Sunday, November 11, 2007

Learning

I get the feeling as I approach the end of my final semester of classes (not to mention a few years into being an instructor) that students are unwilling or simply do not know how to learn. These days they all seem insanely passive, apathetic, intimidated, cowed. I vacillate between blaming teachers, the system, and the individuals. All are to some extent culpable. Even the "smartest" people in class are often hesitant, fearful. Why? What's at the bottom of this mood? I sense that most people have come to expect that they'll be taught everything they need to know/think/feel about the subjects they read exclusively by the professor. They may read the material, but they form absolutely no opinions, ideas, areas of interest, connections, etc., for themselves prior to the class discussion since they expect that the professor will simply tell them what to think about it and *then* they will have learned something.

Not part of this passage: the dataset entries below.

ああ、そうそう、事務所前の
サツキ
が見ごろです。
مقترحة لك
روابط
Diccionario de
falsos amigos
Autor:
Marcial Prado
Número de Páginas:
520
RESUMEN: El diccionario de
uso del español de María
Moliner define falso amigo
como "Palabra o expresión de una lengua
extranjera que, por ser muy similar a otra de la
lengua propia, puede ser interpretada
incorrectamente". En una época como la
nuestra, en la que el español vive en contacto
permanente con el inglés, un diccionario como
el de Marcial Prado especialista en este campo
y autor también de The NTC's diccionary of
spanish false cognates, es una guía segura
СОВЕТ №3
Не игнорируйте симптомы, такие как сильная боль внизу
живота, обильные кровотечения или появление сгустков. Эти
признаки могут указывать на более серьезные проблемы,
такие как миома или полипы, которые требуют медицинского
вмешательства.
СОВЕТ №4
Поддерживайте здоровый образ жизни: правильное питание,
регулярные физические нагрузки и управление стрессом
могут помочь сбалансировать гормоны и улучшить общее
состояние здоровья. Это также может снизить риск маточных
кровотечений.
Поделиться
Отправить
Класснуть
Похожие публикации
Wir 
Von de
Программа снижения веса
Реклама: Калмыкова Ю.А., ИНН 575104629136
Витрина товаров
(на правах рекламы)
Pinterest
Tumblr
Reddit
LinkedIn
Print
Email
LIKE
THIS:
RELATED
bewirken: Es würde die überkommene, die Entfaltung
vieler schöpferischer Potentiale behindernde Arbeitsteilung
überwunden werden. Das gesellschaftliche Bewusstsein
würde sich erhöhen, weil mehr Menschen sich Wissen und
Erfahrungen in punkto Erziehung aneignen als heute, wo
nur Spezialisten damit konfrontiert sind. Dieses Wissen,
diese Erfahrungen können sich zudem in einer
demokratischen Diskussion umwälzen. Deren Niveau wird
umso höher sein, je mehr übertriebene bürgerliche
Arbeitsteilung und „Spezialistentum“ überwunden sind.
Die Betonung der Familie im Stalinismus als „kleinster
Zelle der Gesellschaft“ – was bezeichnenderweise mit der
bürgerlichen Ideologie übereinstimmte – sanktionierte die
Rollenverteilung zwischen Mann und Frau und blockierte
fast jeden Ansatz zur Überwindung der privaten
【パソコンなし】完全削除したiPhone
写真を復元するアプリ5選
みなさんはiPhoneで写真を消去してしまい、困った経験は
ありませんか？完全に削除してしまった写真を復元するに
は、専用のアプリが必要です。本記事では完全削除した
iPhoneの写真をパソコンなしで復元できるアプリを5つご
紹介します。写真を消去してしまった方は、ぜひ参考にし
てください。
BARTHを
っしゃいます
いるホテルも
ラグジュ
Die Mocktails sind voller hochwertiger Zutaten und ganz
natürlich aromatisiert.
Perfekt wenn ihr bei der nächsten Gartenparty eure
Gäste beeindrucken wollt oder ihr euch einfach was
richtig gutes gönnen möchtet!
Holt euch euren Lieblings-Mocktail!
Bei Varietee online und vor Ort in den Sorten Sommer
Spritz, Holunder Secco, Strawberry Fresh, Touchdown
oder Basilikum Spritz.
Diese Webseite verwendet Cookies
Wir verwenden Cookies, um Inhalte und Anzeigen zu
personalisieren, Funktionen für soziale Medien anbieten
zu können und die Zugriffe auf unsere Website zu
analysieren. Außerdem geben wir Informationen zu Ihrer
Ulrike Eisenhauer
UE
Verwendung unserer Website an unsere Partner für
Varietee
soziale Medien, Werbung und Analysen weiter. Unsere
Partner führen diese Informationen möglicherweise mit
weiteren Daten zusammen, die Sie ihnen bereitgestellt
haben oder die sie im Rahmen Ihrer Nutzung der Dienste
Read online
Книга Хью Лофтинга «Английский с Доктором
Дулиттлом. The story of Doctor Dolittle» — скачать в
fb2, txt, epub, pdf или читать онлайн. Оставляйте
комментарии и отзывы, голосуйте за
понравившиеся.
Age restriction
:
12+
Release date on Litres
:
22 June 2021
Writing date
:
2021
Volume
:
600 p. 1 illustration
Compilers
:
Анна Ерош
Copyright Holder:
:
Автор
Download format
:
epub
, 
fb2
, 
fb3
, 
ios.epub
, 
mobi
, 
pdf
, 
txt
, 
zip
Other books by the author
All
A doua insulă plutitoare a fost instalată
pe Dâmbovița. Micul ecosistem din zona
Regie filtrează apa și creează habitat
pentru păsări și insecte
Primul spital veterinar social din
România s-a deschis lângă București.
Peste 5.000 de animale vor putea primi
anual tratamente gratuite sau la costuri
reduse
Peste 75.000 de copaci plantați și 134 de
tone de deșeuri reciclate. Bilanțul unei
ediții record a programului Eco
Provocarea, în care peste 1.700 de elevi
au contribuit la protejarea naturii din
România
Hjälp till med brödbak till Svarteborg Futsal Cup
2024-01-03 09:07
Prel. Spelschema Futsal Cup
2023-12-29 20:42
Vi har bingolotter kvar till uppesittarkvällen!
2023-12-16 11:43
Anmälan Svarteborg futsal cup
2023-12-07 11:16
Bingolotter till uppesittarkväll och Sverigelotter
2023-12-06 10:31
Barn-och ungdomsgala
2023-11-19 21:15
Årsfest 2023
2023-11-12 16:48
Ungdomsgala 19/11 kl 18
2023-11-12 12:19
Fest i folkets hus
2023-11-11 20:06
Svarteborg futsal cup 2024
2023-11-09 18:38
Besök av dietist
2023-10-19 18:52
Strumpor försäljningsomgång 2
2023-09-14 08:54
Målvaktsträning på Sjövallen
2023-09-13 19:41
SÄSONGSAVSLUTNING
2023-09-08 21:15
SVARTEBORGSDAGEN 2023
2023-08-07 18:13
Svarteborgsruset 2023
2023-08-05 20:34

And it feels like they've been discouraged from thinking of themselves as even having opinions or ideas, particularly when it comes to approaching difficult material. But what I mean by opinion might more accurately be called a questioning and/or desiring mode. Students don't want to bruise their sensitive egos by talking in class and taking the risk of being "wrong." And the evaluative nature of academic institutions just exacerbates their fears, or it's where they learned to be silent in the first place. Ego is, in many ways, the enemy of learning--whether one has a fragile ego or an over-developed one. One can't protect oneself and learn at the same time. Learning demands that one must find a way to "forget," to move outside, to risk boundaries and the demands from outside (or from inside, for that matter). Asking questions of the text means asking the self questions, asking what one thinks and why, and why and how the text makes one think/feel differently. That is, simply put, learning makes the self a question, a site for change and development not reinforcement.
And desire is inextricably a part of learning in that desire is always an undoing of one's self-image, of what one knows about oneself. (I'm thinking of Plato's Symposium here, as an example of how desire and knowledge are united.) Engaging with literature or theory or any text (musical, visual, performative) offers a potentially transformative encounter with the self because it offers a way to explore not only what our own desires are/might be, but because it develops a desiring operation that unfolds who we might be in relation to the desires of the text. A desiring encounter is a performance between the text and the reader that offers the opportunity to explore how the desiring self--rather than the "ego-self," if you will--has been shifted, tested, *poked*. Learning through/with desire undoes the ego-self and provides the occasion for exploring how others might respond; it creates a kind of dialogue with the text and with its other potential interlocutors, offering multiple positions that contrast or inform one's responses and feelings in relation to these others. This is learning. It is always an active, dialogic, desiring, and ego-risking endeavor.

How then does one t/reach desire?

1 comment:

Anna Vitale said...

Yes. Didn't read this before we were talking on Tuesday. But there you were thinking about it.

Would teaching/ reaching desire be the same for taking responsibility for someone else's desire? Which I imagine can't be done . . . but what can be? I am toting around a copy of Pedagogy of the Oppressed in Chicago. I hope I get to a little bit of it.